WORK TO COMPLETE:
1. According to the news item about CIBION at the Weber Symposium, where and when was the 11th International Weber Symposium held?
2. From the news item about CIBION at the Weber Symposium, reproduce everything from "RASTMIN, also well" down to "a PHD candidate.", substituting "presentation" for "poster".

SUPPLIED PASSAGE:
════════════════════

Fernando Stefani, director of the Center for Bionanoscience Research (CIBION - CONICET), and Florencia Choque, physicist and PHD candidate in CIBION, attended to the 11th International Weber Symposium on Innovative Fluorescence Methodologies in Biochemistry and Medicine, which was held in Punta del Este, Uruguay, on January 8-13, 2023.
Stefani gave a lecture about one of his fields of research that was titled “RASTMIN, an alternative to MINFLUX that enables nanometre resolution in a laser-scanning (confocal) microscope.”
RASTMIN, also well known as RASTer scanning MINima, is a single-molecule localization method that delivers a localization precision equivalent to MINFLUX but is easily implementable on any laser-scanning (confocal) microscope with few modifications. During his speech, CIBION’s director presented the working principle, simulations, experimental set-up, and performance demonstrations through single-molecule localization measurements and super-resolution imaging of DNA-origami structures.
Furthermore, Choque showed a poster, titled “p-MINFLUX to overcome the sub-10 nm resolution fluorescence nanoscopy”, which is part of her research.
Also, Luciano Masullo, former member of CIBION, presented some research that was done during his stay in CIBION as a PHD candidate.
In addition, it’s important to note that the symposium honors the fundamental and far-reaching contributions of Professor Gregorio Weber. It provides an overview of modern fluorescence methodologies and applications in the biological and medical sciences. During the event, speakers described state-of-the-art and emerging technologies used in their research programs. Topics include time-resolved fluorescence, phasors, Förster resonance energy transfer, multi-photon fluorescence microscopy, confocal microscopy, single molecule studies, fluctuation correlation spectroscopy, fluorescence imaging spectroscopy, macromolecular (nucleic acids and proteins) interactions, membrane dynamics, and quantitative cellular dynamics including metabolism.

════════════════════

DATASET:
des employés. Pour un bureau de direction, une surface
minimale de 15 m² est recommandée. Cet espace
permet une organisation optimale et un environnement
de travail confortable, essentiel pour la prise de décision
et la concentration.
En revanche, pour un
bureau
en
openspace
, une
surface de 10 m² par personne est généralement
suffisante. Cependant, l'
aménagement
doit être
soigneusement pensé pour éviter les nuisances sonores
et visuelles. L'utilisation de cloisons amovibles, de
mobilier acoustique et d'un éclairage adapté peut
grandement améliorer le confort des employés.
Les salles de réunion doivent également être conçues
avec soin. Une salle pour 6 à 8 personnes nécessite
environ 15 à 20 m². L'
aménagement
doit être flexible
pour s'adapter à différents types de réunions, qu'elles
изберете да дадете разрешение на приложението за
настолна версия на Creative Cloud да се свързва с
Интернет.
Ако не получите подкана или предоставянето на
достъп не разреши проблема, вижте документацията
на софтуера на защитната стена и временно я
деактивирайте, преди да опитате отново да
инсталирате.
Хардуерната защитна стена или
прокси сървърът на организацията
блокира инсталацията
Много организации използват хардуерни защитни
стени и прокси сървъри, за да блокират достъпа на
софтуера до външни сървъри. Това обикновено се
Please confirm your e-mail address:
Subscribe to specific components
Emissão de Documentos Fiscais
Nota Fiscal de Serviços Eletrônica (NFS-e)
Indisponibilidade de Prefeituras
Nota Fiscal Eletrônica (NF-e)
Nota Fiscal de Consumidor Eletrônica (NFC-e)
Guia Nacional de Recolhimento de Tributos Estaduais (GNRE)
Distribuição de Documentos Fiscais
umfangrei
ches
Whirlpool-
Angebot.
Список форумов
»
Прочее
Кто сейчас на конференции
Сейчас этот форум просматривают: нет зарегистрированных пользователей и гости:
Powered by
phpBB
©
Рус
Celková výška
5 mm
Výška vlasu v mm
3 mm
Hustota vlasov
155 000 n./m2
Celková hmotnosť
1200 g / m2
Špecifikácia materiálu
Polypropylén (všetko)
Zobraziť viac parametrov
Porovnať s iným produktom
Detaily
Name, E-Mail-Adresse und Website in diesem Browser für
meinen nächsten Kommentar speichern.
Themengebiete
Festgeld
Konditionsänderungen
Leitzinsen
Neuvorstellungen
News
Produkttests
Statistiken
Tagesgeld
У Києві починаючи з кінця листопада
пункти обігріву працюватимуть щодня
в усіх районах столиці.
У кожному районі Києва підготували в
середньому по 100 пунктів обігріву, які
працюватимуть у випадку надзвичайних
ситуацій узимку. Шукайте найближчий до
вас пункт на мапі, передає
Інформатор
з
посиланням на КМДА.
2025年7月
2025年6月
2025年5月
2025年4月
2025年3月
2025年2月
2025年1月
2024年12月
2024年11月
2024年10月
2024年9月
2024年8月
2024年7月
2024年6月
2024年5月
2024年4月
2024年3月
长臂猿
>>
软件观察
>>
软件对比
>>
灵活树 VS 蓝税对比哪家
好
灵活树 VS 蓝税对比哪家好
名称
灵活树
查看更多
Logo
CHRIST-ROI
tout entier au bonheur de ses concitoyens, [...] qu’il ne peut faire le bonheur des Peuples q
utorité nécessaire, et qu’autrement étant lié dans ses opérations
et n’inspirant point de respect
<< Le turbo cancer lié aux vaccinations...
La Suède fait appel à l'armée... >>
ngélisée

════════════════════

ANSWERS BY TASK:
1. It was held in Punta del Este, Uruguay, on January 8-13, 2023.

2.
RASTMIN, also well known as RASTer scanning MINima, is a single-molecule localization method that delivers a localization precision equivalent to MINFLUX but is easily implementable on any laser-scanning (confocal) microscope with few modifications. During his speech, CIBION’s director presented the working principle, simulations, experimental set-up, and performance demonstrations through single-molecule localization measurements and super-resolution imaging of DNA-origami structures.
Furthermore, Choque showed a presentation, titled “p-MINFLUX to overcome the sub-10 nm resolution fluorescence nanoscopy”, which is part of her research.
Also, Luciano Masullo, former member of CIBION, presented some research that was done during his stay in CIBION as a PHD candidate.